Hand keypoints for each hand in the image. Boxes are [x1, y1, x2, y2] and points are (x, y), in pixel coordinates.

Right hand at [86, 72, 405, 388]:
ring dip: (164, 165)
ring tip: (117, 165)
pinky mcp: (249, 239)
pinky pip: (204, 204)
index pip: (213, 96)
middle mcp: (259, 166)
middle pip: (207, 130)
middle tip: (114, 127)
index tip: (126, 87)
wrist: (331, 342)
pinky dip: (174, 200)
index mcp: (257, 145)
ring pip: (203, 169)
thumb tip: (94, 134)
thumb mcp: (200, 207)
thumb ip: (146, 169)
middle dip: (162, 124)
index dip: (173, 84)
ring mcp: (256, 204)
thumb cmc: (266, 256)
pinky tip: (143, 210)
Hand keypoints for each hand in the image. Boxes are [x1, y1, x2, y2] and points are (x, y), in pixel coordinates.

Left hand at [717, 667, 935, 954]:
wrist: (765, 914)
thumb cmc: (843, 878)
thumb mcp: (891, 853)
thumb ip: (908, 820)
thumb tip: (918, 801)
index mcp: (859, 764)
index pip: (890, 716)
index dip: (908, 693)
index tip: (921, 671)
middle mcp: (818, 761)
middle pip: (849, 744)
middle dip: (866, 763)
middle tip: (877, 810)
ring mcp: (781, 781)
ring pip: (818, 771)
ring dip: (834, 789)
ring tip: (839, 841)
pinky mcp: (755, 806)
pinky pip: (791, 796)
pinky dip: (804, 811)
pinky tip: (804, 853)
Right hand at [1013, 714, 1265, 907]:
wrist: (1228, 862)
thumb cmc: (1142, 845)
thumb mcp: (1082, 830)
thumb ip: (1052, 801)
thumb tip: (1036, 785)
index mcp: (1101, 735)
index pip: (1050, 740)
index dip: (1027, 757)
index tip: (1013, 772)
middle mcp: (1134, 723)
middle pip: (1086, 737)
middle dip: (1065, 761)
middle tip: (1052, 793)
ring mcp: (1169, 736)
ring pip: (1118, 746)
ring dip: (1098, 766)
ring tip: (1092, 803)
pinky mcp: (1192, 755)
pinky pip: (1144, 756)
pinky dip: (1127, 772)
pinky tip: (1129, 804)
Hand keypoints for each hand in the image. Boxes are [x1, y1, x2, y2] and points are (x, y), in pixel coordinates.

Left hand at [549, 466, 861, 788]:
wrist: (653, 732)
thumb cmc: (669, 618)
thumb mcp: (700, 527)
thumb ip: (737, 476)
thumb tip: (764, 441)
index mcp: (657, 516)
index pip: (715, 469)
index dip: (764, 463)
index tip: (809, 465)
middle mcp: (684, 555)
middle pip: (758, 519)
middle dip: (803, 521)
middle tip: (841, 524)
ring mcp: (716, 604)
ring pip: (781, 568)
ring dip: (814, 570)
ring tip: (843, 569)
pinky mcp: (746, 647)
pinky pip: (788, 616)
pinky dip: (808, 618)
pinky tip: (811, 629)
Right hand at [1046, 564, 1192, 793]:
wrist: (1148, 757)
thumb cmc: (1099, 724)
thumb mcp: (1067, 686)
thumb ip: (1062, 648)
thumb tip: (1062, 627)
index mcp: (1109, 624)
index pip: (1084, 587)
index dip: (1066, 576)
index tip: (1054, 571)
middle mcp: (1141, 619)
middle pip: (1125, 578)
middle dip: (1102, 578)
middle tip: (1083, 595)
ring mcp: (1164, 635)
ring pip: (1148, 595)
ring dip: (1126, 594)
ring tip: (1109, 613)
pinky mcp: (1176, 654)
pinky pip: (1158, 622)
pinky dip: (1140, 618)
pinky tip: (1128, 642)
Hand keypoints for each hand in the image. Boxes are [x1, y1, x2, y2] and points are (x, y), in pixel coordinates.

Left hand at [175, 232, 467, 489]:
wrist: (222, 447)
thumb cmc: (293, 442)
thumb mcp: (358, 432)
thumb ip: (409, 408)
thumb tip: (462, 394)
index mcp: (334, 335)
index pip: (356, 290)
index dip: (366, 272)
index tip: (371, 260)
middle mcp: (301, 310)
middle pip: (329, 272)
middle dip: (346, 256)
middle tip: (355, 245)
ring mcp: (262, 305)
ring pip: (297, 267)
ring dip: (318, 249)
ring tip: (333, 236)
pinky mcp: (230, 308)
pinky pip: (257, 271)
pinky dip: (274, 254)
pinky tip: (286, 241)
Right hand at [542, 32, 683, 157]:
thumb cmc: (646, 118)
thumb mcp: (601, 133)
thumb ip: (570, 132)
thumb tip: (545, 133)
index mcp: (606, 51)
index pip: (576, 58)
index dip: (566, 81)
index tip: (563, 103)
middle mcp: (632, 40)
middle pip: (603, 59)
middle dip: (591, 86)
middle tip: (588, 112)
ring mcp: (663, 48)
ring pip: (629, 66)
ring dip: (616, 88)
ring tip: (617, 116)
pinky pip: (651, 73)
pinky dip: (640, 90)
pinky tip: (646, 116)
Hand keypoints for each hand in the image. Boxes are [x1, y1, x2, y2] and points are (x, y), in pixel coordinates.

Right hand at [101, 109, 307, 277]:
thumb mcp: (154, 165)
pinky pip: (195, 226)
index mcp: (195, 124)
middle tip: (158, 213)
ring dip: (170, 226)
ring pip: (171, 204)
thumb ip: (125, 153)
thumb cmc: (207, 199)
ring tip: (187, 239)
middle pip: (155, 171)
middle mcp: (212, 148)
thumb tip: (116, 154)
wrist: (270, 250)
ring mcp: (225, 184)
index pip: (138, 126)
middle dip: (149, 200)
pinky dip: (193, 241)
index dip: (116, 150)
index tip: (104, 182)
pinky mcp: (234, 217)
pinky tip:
——
## What you have to do
Print all the data above word for word.

## Finished task
Hand keypoints for each hand in the image. Boxes are [x1, y1, x2, y2] and points are (x, y), in pixel coordinates.

Right hand at [86, 72, 405, 388]:
ring dip: (164, 165)
ring tip: (117, 165)
pinky mcp: (249, 239)
pinky pip: (204, 204)
index pip: (213, 96)
middle mcp: (259, 166)
middle pip: (207, 130)
middle tip: (114, 127)
index tip: (126, 87)
wrist: (331, 342)
pinky dip: (174, 200)
index mcp: (257, 145)
ring pip: (203, 169)
thumb tip: (94, 134)
thumb mcp: (200, 207)
thumb ip: (146, 169)
middle dip: (162, 124)
index dip: (173, 84)
ring mcp: (256, 204)
thumb cmc: (266, 256)
pinky tip: (143, 210)
Hand keypoints for each hand in the image. Boxes are [x1, y1, x2, y2] and points are (x, y), in pixel coordinates.

Left hand at [717, 667, 935, 954]:
wrist: (765, 914)
thumb cmc: (843, 878)
thumb mcp: (891, 853)
thumb ip: (908, 820)
thumb tip: (918, 801)
index mcp: (859, 764)
index pip: (890, 716)
index dip: (908, 693)
index tip: (921, 671)
middle mcp: (818, 761)
middle pip: (849, 744)
middle dip: (866, 763)
middle tip: (877, 810)
ring mcp: (781, 781)
ring pip: (818, 771)
ring dip: (834, 789)
ring tip: (839, 841)
pinky mcp: (755, 806)
pinky pip: (791, 796)
pinky dip: (804, 811)
pinky tip: (804, 853)
Right hand at [1013, 714, 1265, 907]:
wrist: (1228, 862)
thumb cmc: (1142, 845)
thumb mcp: (1082, 830)
thumb ip: (1052, 801)
thumb tip: (1036, 785)
index mcp: (1101, 735)
index pip: (1050, 740)
index dip: (1027, 757)
index tip: (1013, 772)
middle mcp: (1134, 723)
middle pip: (1086, 737)
middle dip: (1065, 761)
middle tip: (1052, 793)
ring mcp: (1169, 736)
ring pip: (1118, 746)
ring dip: (1098, 766)
ring tip: (1092, 803)
pinky mcp: (1192, 755)
pinky pip: (1144, 756)
pinky dip: (1127, 772)
pinky tip: (1129, 804)
Hand keypoints for each hand in the image. Boxes are [x1, y1, x2, y2] and points are (x, y), in pixel coordinates.

Left hand at [549, 466, 861, 788]:
wrist: (653, 732)
thumb cmc: (669, 618)
thumb mcp: (700, 527)
thumb ip: (737, 476)
thumb tip: (764, 441)
index mcp: (657, 516)
index pip: (715, 469)
index dip: (764, 463)
index tip: (809, 465)
middle mcp: (684, 555)
middle pip: (758, 519)
middle dip: (803, 521)
middle tip: (841, 524)
ring mcp: (716, 604)
ring pip: (781, 568)
ring dip: (814, 570)
ring tip: (843, 569)
pinky mcp: (746, 647)
pinky pip: (788, 616)
pinky dip: (808, 618)
pinky tip: (811, 629)
Right hand at [1046, 564, 1192, 793]:
wrist: (1148, 757)
thumb cmc: (1099, 724)
thumb mcp: (1067, 686)
thumb ip: (1062, 648)
thumb tip: (1062, 627)
index mcp: (1109, 624)
index pip: (1084, 587)
index dip: (1066, 576)
index tip: (1054, 571)
middle mcp: (1141, 619)
middle pip: (1125, 578)
middle dip: (1102, 578)
middle tip: (1083, 595)
ring mcp: (1164, 635)
ring pip: (1148, 595)
ring dip: (1126, 594)
ring tip: (1109, 613)
pinky mcp: (1176, 654)
pinky pip: (1158, 622)
pinky dip: (1140, 618)
pinky tip: (1128, 642)
Hand keypoints for each hand in the image. Boxes are [x1, y1, x2, y2] and points are (x, y), in pixel coordinates.

Left hand at [175, 232, 467, 489]:
wrist: (222, 447)
thumb cmc: (293, 442)
thumb mcp: (358, 432)
thumb ip: (409, 408)
thumb tip: (462, 394)
index mcp: (334, 335)
index pip: (356, 290)
index dip: (366, 272)
index tip: (371, 260)
middle mcp: (301, 310)
middle pip: (329, 272)
middle dip: (346, 256)
middle tip: (355, 245)
ring mcp: (262, 305)
ring pip: (297, 267)
ring dip: (318, 249)
ring tip: (333, 236)
pinky mcp: (230, 308)
pinky pip: (257, 271)
pinky dip: (274, 254)
pinky tip: (286, 241)
Right hand at [542, 32, 683, 157]:
thumb cmc: (646, 118)
thumb mcp: (601, 133)
thumb ip: (570, 132)
thumb tip: (545, 133)
index mcp: (606, 51)
index pip: (576, 58)
index dip: (566, 81)
index tip: (563, 103)
middle mcp: (632, 40)
middle pip: (603, 59)
middle dip: (591, 86)
middle tip: (588, 112)
ring mcp: (663, 48)
ring pip: (629, 66)
ring dip: (616, 88)
ring tip: (617, 116)
pinky pip: (651, 73)
pinky dip: (640, 90)
pinky tip: (646, 116)
Hand keypoints for each hand in the image. Boxes are [x1, y1, x2, y2] and points are (x, y), in pixel coordinates.

Right hand at [101, 109, 307, 277]:
thumb mcp: (154, 165)
pinky pip: (195, 226)
index mcp: (195, 124)
middle tip: (158, 213)
ring dip: (170, 226)
ring pip: (171, 204)
thumb ip: (125, 153)
thumb cmc: (207, 199)
ring tip: (187, 239)
middle pip: (155, 171)
middle mcp: (212, 148)
thumb tip: (116, 154)
wrist: (270, 250)
ring mcp: (225, 184)
index pip: (138, 126)
middle dip: (149, 200)
pinky dip: (193, 241)
index dip: (116, 150)
index tip: (104, 182)
pinky mcp: (234, 217)
pinky tip:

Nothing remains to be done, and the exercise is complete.